Les chercheurs ont pris en compte tous les lieux de détention, aidés de 400 contributeurs. Evidemment, on veut regarder sur la carte la situation de cette géographie du meurtre en France.
Bien sûr l'Est de la France compte beaucoup de ces "SS camps" et "subcamps". Mais, venant de lire l'ouvrage de Zysla Belliat-Morgensztern (cf. Les mémoires de son père), on observe que les lieux dont elle parle et qu'a connus son grand-père avant de mourir à Auschwitz, ne figurent pas sur la carte : Pithiviers, Beaune-la Rolande, etc. Et Drancy, d'où s'échappe miraculeusement Armand, non plus.
Cette carte est donc encore incomplète, et, partant, euphémisante ; elle ne donne pas une idée assez fine de la pénétration des dispositifs de mort dans la géographie complice du quotidien français de l'époque. Certes, les historiens distinguent justement ghettos, camps de transit, d'internement, de concentration et d'extermination, suivant plus ou moins la typologie pétainiste et nazie. En fait, cette typologie, en distinguant méticuleusement les étapes de l'organisation de la déportation, dissimule l'essentiel : que toutes conduisent à Auschwitz, Beaune-la Rolande comme le Vel d'Hiv et le gymnase Japy, Pithiviers comme Recebedou, Noe, Gurs, Agde, Rivesaltes, etc.

Alors que l'on parle de data journalism, cet exemple montre la dépendance des faits à l'égard des données et des typologies : "les faits sont faits" (par qui ? n'importe comment parfois), et toutes les données ne sont pas "données"... d'ailleurs, il faut se méfier de celles qui sont données, fournies (pourquoi, par qui ?) comme allant de soi.
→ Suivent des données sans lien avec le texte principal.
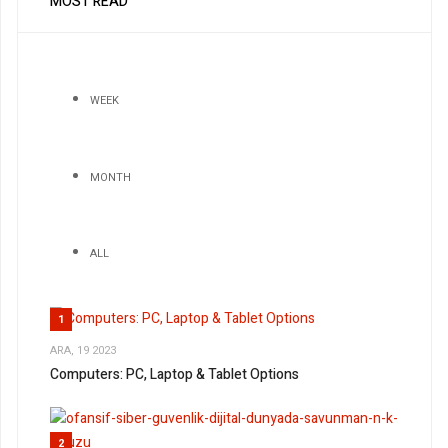
MOST READ
WEEK
MONTH
ALL
1
ARA, 19 2023
Computers: PC, Laptop & Tablet Options
2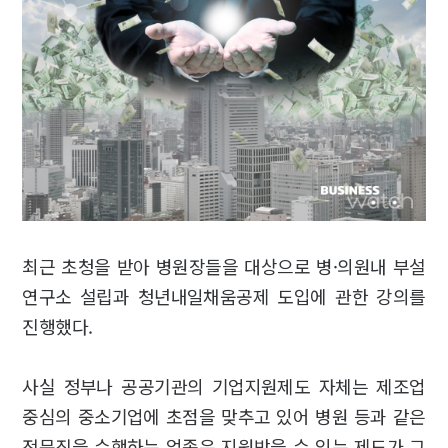
최근 초청을 받아 병원장들을 대상으로 병·의원내 부설
연구소 설립과 청년내일채움공제 도입에 관한 강의를
진행했다.
사실 정부나 공공기관의 기업지원제도 자체는 제조업
중심의 중소기업에 초점을 맞추고 있어 병원 등과 같은
전문직을 수행하는 업종은 지원받을 수 있는 제도가 그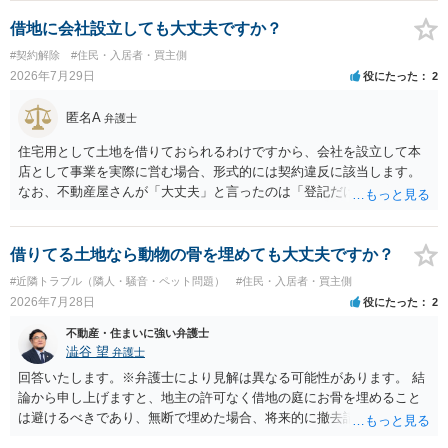
た理由は気になるところですが、中身のある返答は期待できないと思
います。
借地に会社設立しても大丈夫ですか？
#契約解除
#住民・入居者・買主側
2026年7月29日
役にたった
2
匿名A
弁護士
住宅用として土地を借りておられるわけですから、会社を設立して本
店として事業を実際に営む場合、形式的には契約違反に該当します。
なお、不動産屋さんが「大丈夫」と言ったのは「登記だけなら実務上
トラブルになることは少ない」という経験則に基づいたものと推測さ
れますが、これは法的な保証ではありません。 ただ、解除まで認めら
れるかどうかについては信頼関係が破壊されたかどうかで判断されま
借りてる土地なら動物の骨を埋めても大丈夫ですか？
すので、建物を事務所・店舗用に大きく改築する等までなさらない限
#近隣トラブル（隣人・騒音・ペット問題）
#住民・入居者・買主側
り、リスクはそれほど大きくないかもしれません。 しかしそれでも、
2026年7月28日
役にたった
2
大家さんが契約違反を口実に、将来の更新時に更新料の上乗せを要求
したり、立ち退きを迫る材料に使ったりする可能性は否定できませ
不動産・住まいに強い弁護士
ん。
澁谷 望
弁護士
回答いたします。※弁護士により見解は異なる可能性があります。 結
論から申し上げますと、地主の許可なく借地の庭にお骨を埋めること
は避けるべきであり、無断で埋めた場合、将来的に撤去請求や退去時
の損害賠償（原状回復費用）を求められるリスクがあります。 法律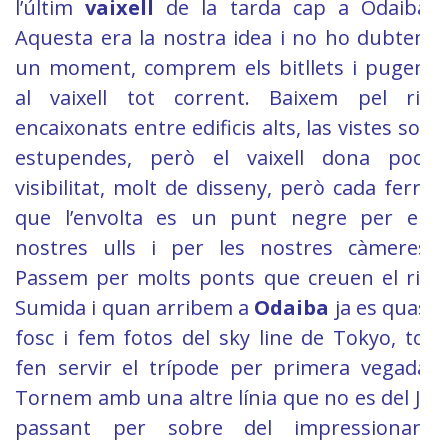
l’últim
vaixell
de la tarda cap a Odaiba.
Aquesta era la nostra idea i no ho dubtem
un moment, comprem els bitllets i pugem
al vaixell tot corrent. Baixem pel riu
encaixonats entre edificis alts, las vistes son
estupendes, però el vaixell dona poca
visibilitat, molt de disseny, però cada ferro
que l’envolta es un punt negre per els
nostres ulls i per les nostres càmeres.
Passem per molts ponts que creuen el riu
Sumida i quan arribem a
Odaiba
ja es quasi
fosc i fem fotos del sky line de Tokyo, tot
fen servir el trípode per primera vegada.
Tornem amb una altre línia que no es del JR
passant per sobre del impressionant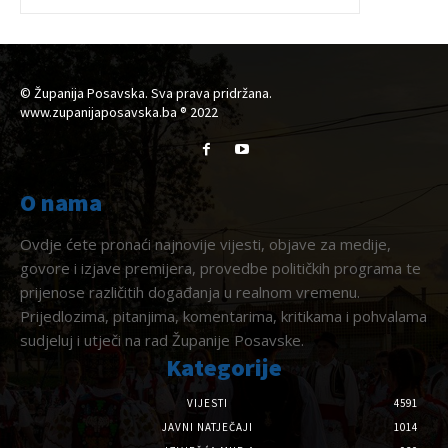
© Županija Posavska. Sva prava pridržana.
www.zupanijaposavska.ba ® 2022
O nama
Ovdje ćete pronaći najnovije vijesti, objave za medije,
govore i izjave premijera, provedbe političkih programa te
prijenose različitih događanja u realnom vremenu.
Prijedlozima, pitanjima, komentarima, kritikama i pohvalama
sudjeluj i utječi na rad Županije Posavske.
Kategorije
VIJESTI
4591
JAVNI NATJEČAJI
1014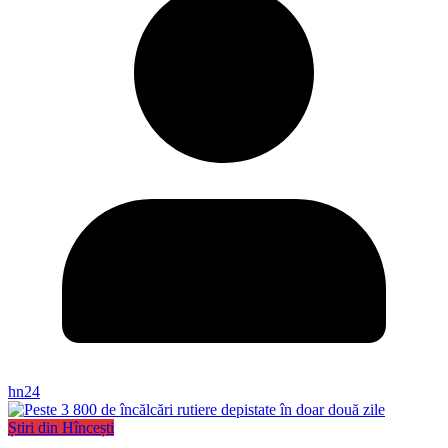
hn24
Știri din Hîncești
Quant aux typologies et à leur dénomination, elles sont souvent fallacieuses (typologies spontanées, indigènes) et risquent alors de constituer les premiers pas sur le cheminement vers l'acceptabilité. Pour déjouer ce piège, il faut rompre avec les typologies premières et construire scientifiquement des typologies sans compromis avec la langue courante que répète et propage tout journalisme spontané. Travail épistémologique scrupuleux et sans fin.